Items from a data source
Start of Block

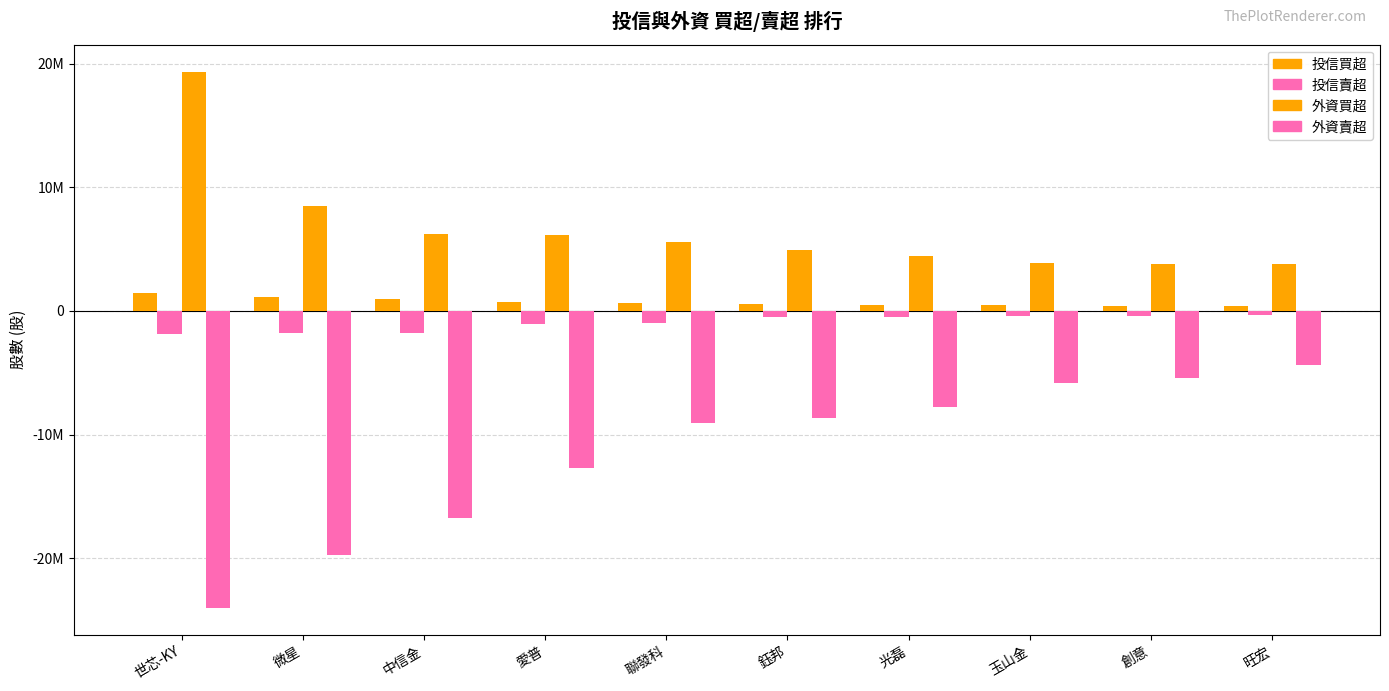

Reading right to left, list all the values displayed in this chart.

投信買超: 旺宏=380000	創意=430000	玉山金=449000	光磊=450000	鈺邦=527000	聯發科=617000	愛普=700000	中信金=998000	微星=1125000	世芯-KY=1418000
投信賣超: 旺宏=-365000	創意=-378000	玉山金=-413000	光磊=-455000	鈺邦=-480000	聯發科=-987000	愛普=-1045000	中信金=-1770000	微星=-1802000	世芯-KY=-1878000
外資買超: 旺宏=3811000	創意=3831000	玉山金=3876815	光磊=4448903	鈺邦=4929092	聯發科=5611137	愛普=6137000	中信金=6256000	微星=8477394	世芯-KY=19349000
外資賣超: 旺宏=-4387000	創意=-5453964	玉山金=-5782947	光磊=-7722508	鈺邦=-8629242	聯發科=-9061702	愛普=-12681016	中信金=-16734000	微星=-19684928	世芯-KY=-24000000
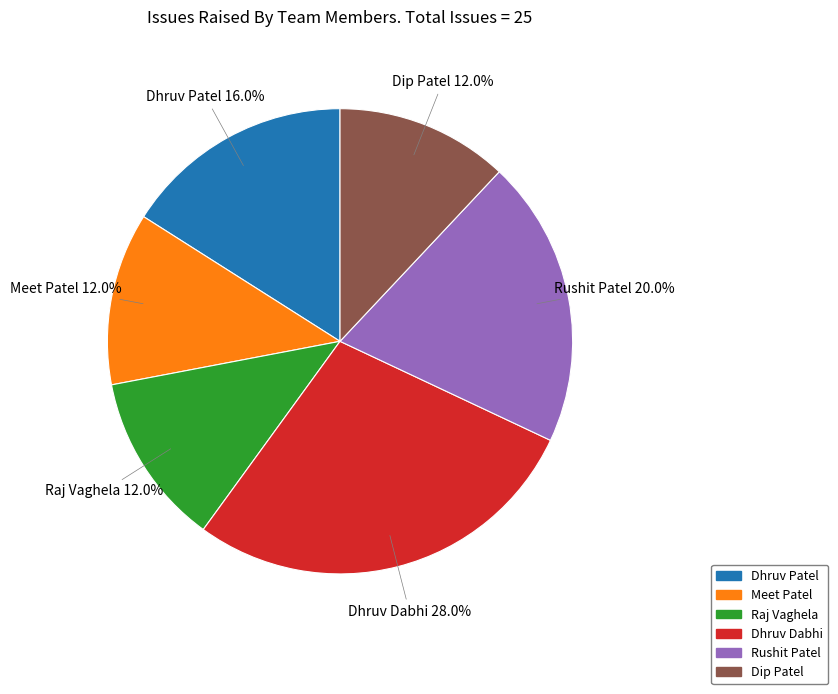

Count the number of slices in the pie.

6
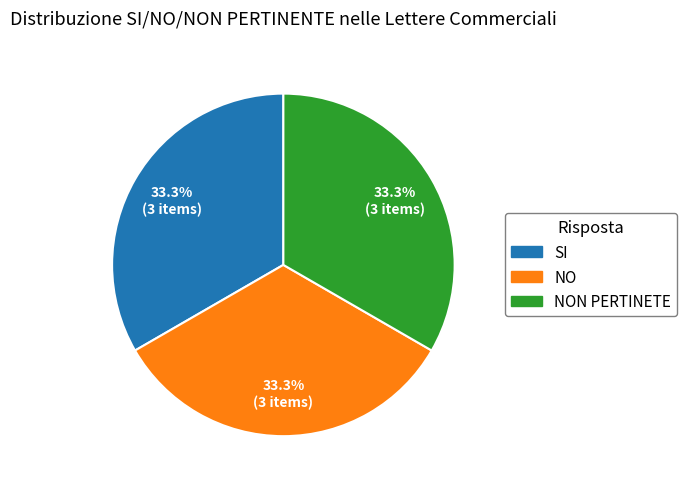

Is there any slice that represents more than half of the pie?

No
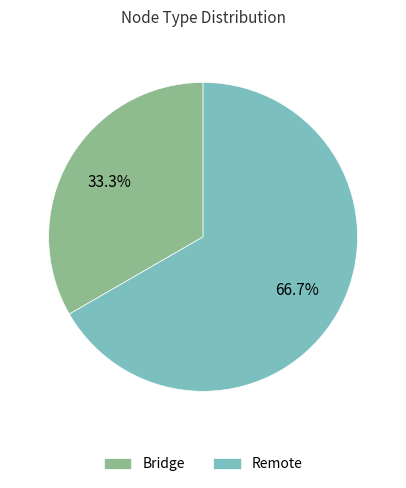

True or false: Remote accounts for 52% of the total.

False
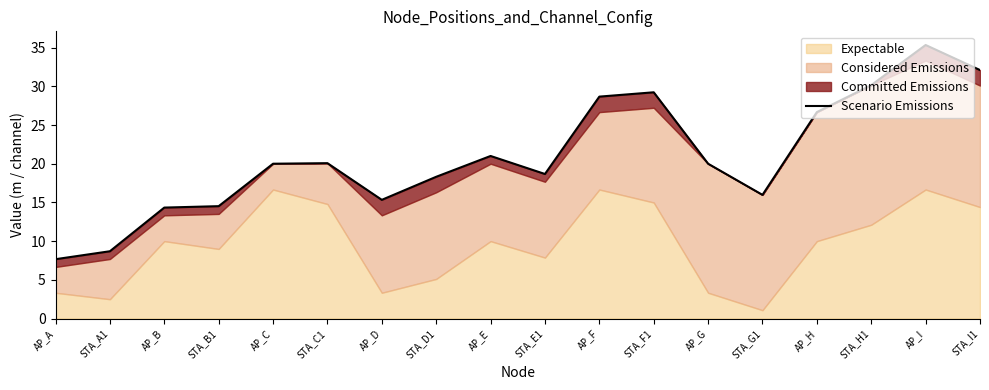

At which label is the value closest to 21?

AP_E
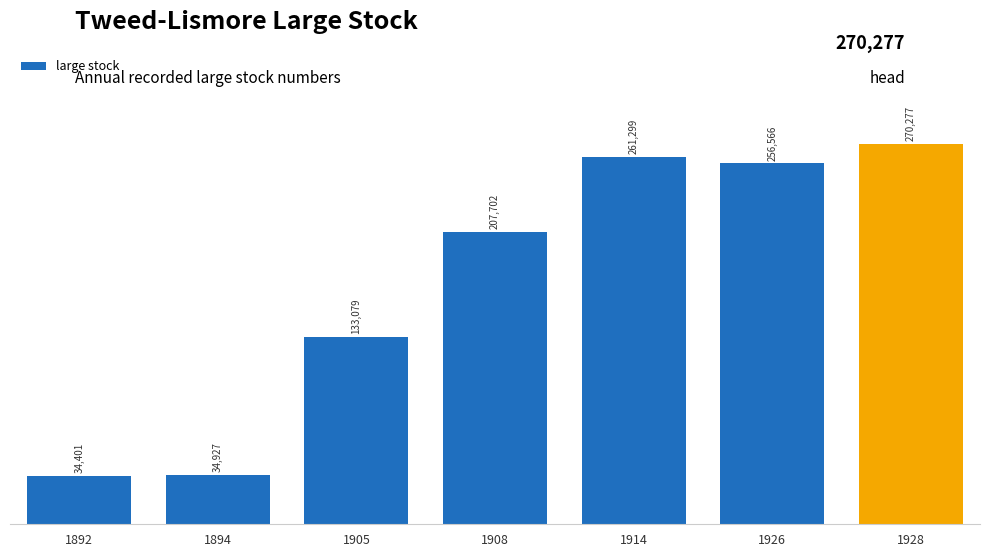

What is the minimum value shown in the chart?

34401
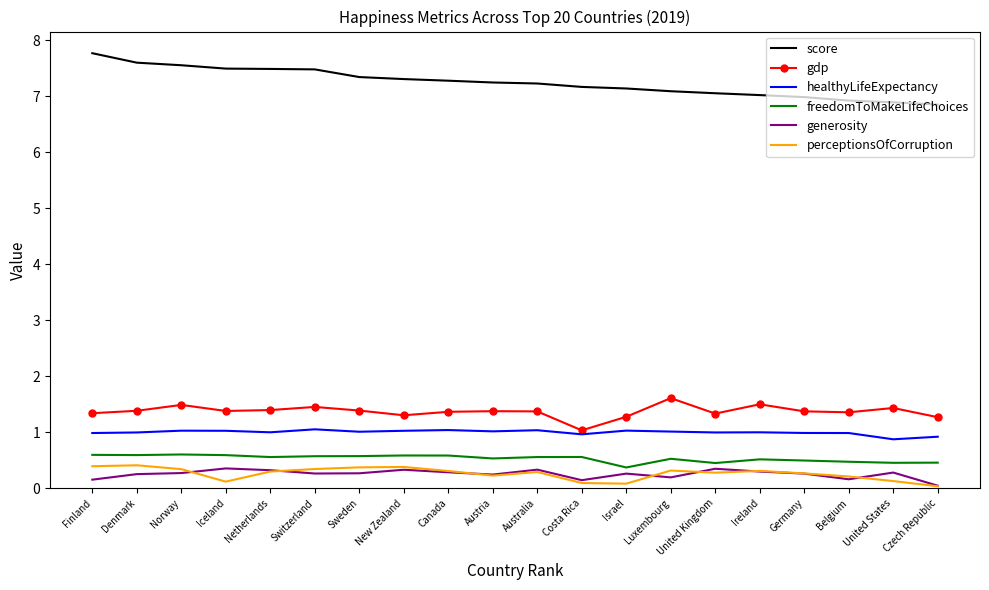

What is the highest value of the generosity series?

0.4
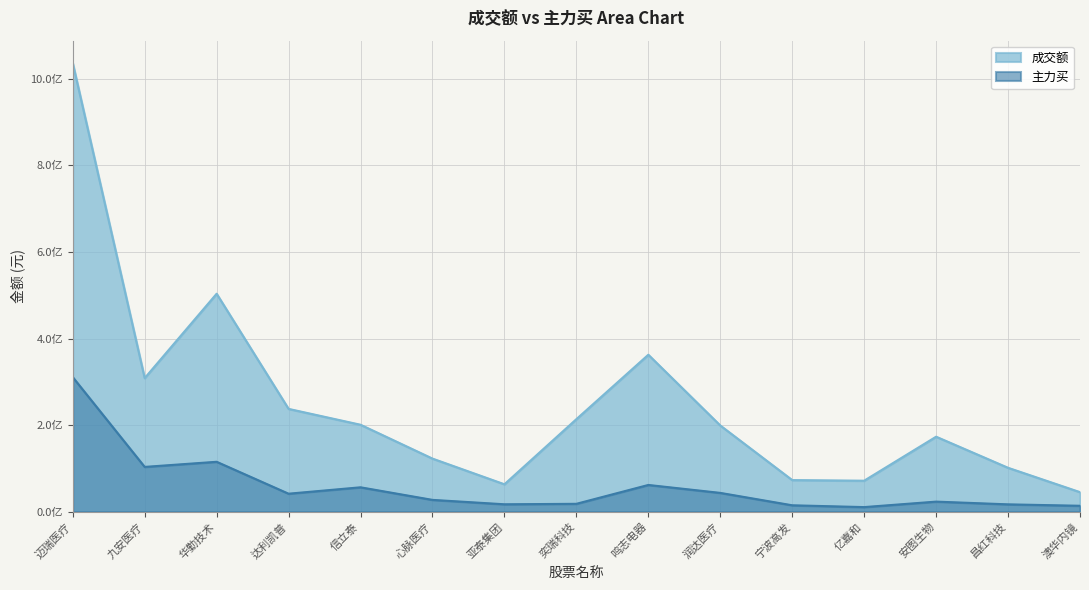

Where is the first local maximum for 成交额?

华勤技术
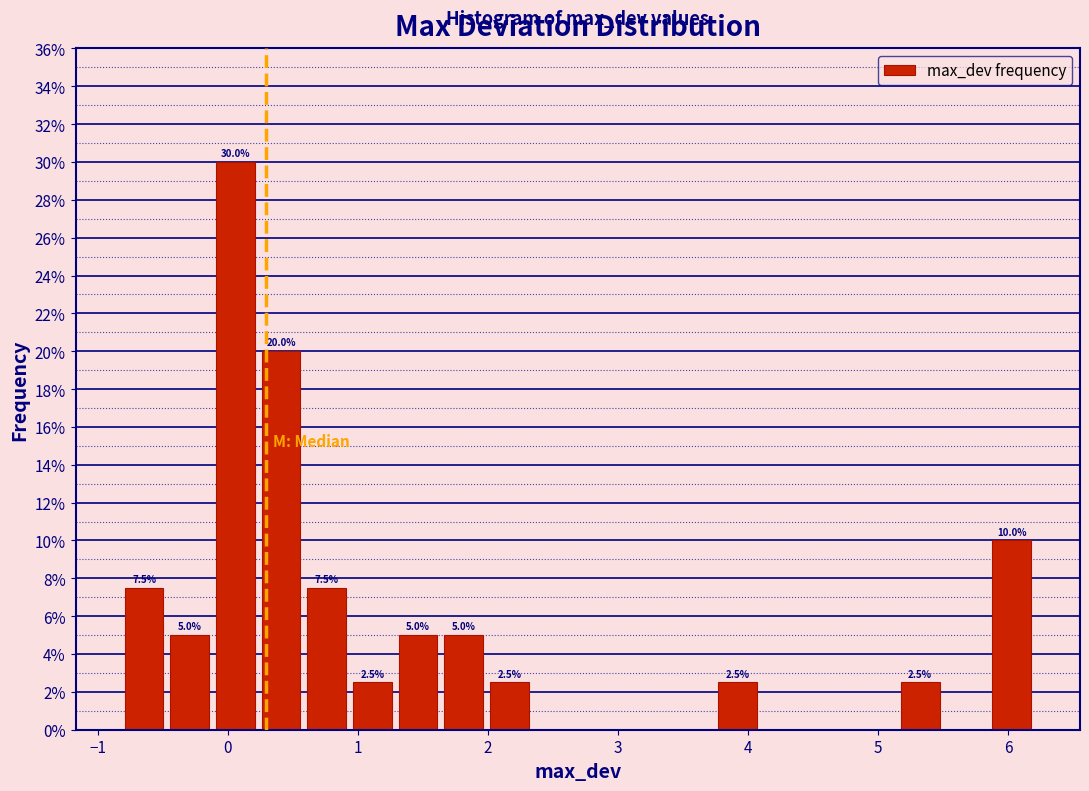

Read against the x-axis, roughly where is the centre of the tallest bar?

0.1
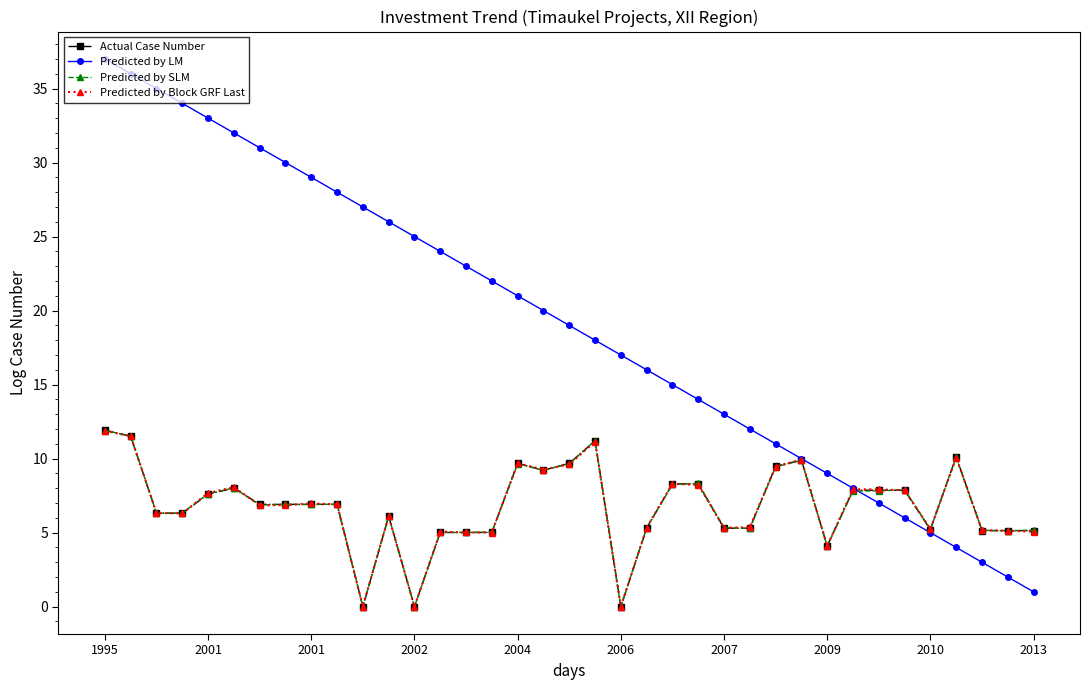

How many values in Predicted by SLM are above zero?

34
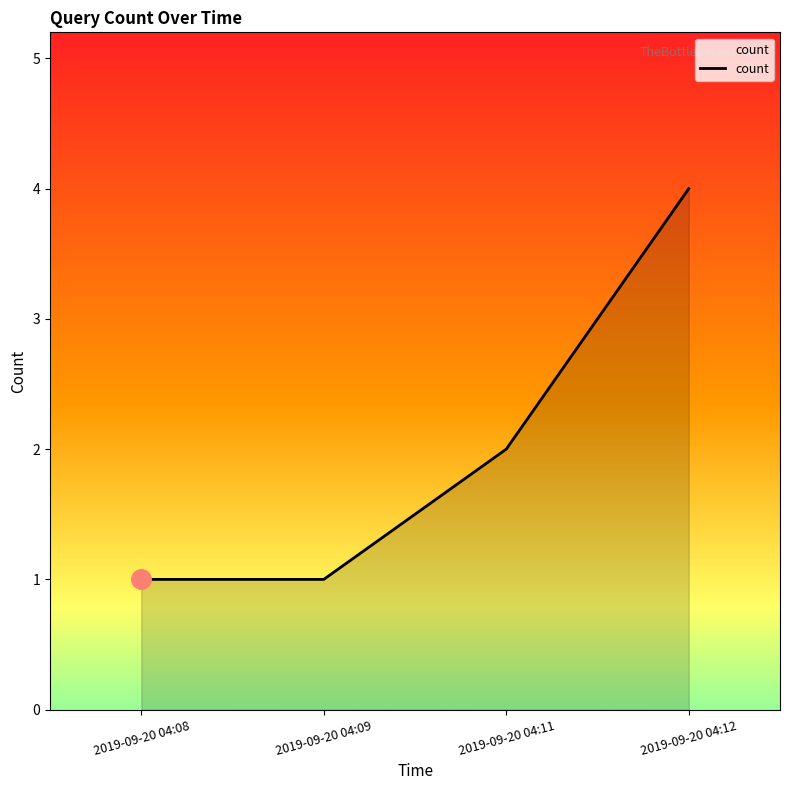

The value at 2019-09-20 04:11 is 1. True or false?

False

End of Block

What you should do
Edit the listing from the line containing "How many values" through the end, changing "above zero" to "greater than zero" and leaving all else the same. Give back only those lines, without the pictures.

Exercise response
How many values in Predicted by SLM are greater than zero?

34

The value at 2019-09-20 04:11 is 1. True or false?

False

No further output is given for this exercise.